▸ Task details: Skip the pictures and copy all the data that follows exactly.

*** Data provided Section Begins ***

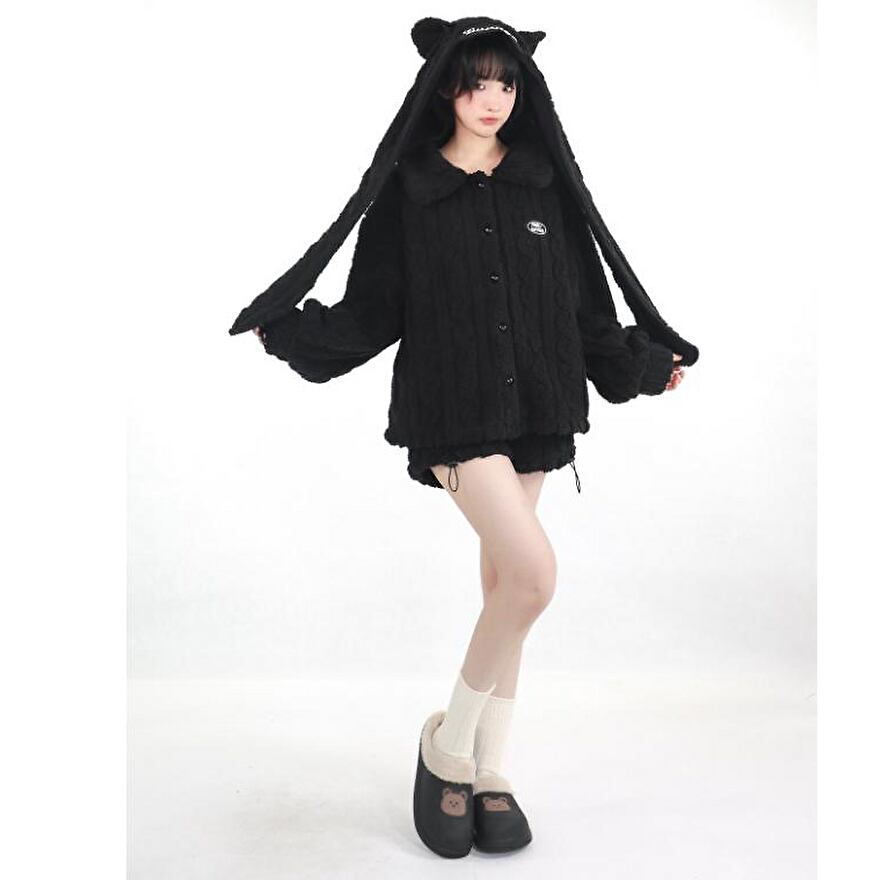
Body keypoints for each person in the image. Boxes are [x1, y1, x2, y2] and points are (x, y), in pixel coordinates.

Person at [235, 16, 696, 859]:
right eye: (477, 81)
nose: (493, 98)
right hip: (452, 412)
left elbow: (585, 308)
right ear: (445, 87)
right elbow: (373, 309)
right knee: (534, 576)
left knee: (504, 587)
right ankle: (445, 747)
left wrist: (640, 364)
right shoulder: (411, 191)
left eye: (507, 82)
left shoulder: (542, 183)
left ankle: (491, 771)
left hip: (539, 408)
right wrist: (295, 334)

*** Data provided Section Ends ***

▸ Solution to this task:
Body keypoints for each person in the image. Boxes are [x1, y1, x2, y2] and points are (x, y), in pixel coordinates.

Person at [235, 16, 696, 859]:
right eye: (477, 81)
nose: (493, 98)
right hip: (452, 412)
left elbow: (585, 308)
right ear: (445, 87)
right elbow: (373, 309)
right knee: (534, 576)
left knee: (504, 587)
right ankle: (445, 747)
left wrist: (640, 364)
right shoulder: (411, 191)
left eye: (507, 82)
left shoulder: (542, 183)
left ankle: (491, 771)
left hip: (539, 408)
right wrist: (295, 334)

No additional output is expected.